• **The task**
Line by line, set down all the data below exactly, omitting any picture.

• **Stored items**
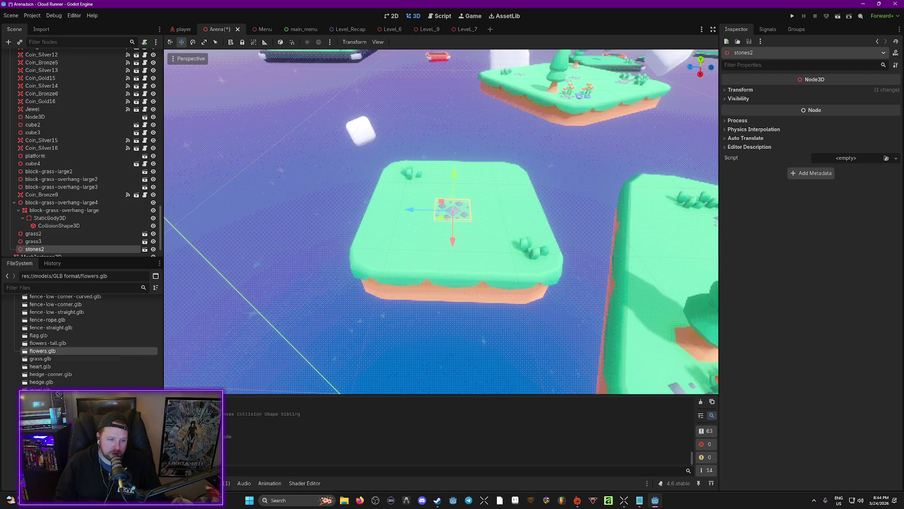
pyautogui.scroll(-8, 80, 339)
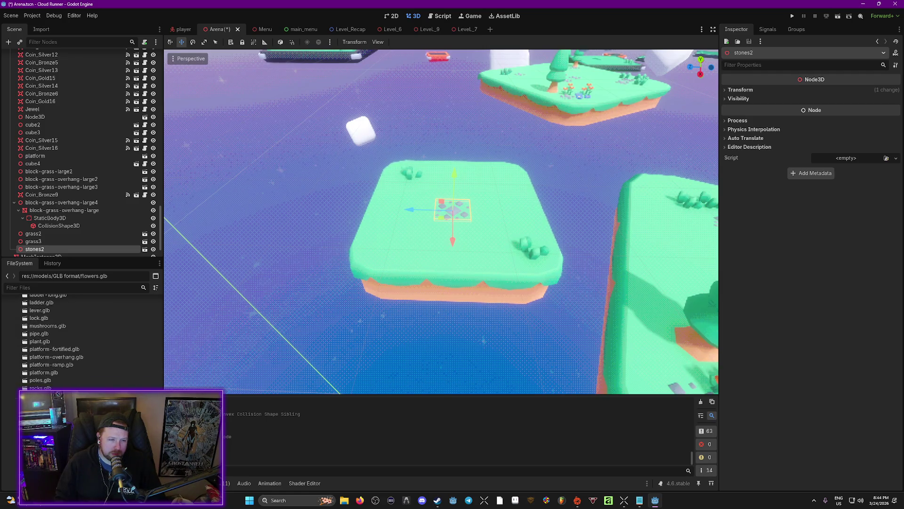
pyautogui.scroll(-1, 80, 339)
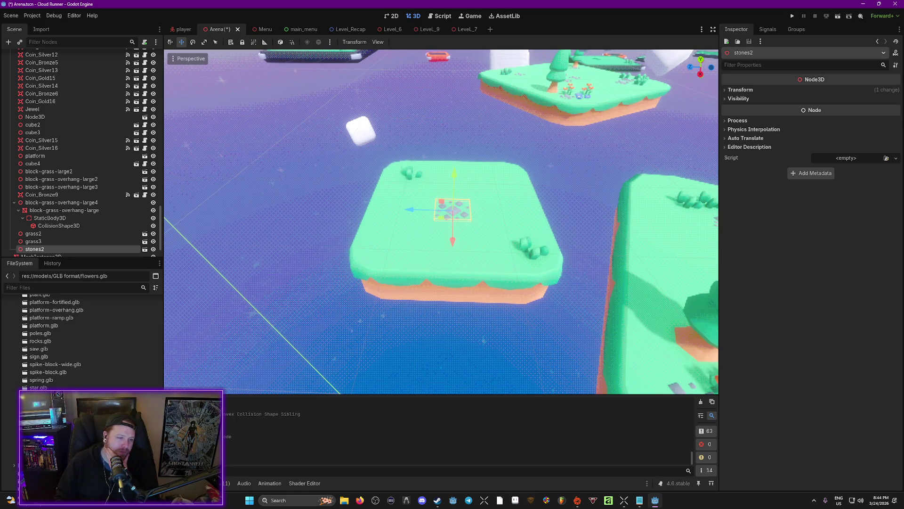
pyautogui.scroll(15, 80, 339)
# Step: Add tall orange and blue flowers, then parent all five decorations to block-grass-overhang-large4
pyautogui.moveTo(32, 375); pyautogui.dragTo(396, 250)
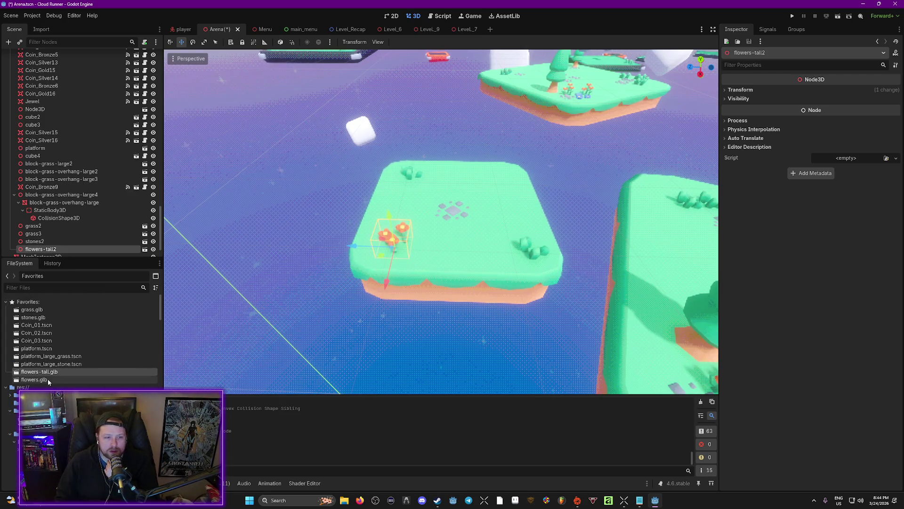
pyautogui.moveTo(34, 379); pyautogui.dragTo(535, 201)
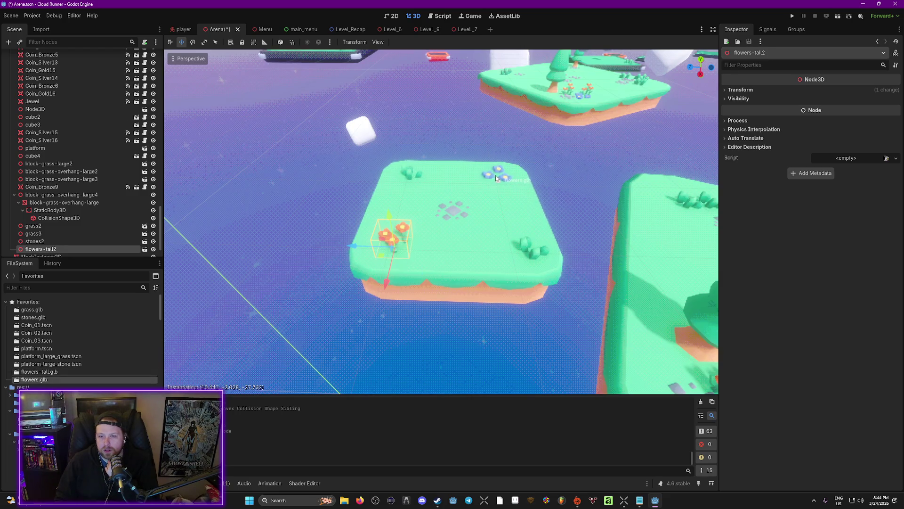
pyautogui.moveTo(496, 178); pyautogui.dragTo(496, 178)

• **Response**
pyautogui.scroll(-8, 80, 339)
pyautogui.scroll(-1, 80, 339)
pyautogui.scroll(15, 80, 339)
# Step: Add tall orange and blue flowers, then parent all five decorations to block-grass-overhang-large4
pyautogui.moveTo(32, 375); pyautogui.dragTo(396, 250)
pyautogui.moveTo(34, 379); pyautogui.dragTo(535, 201)
pyautogui.moveTo(496, 178); pyautogui.dragTo(496, 178)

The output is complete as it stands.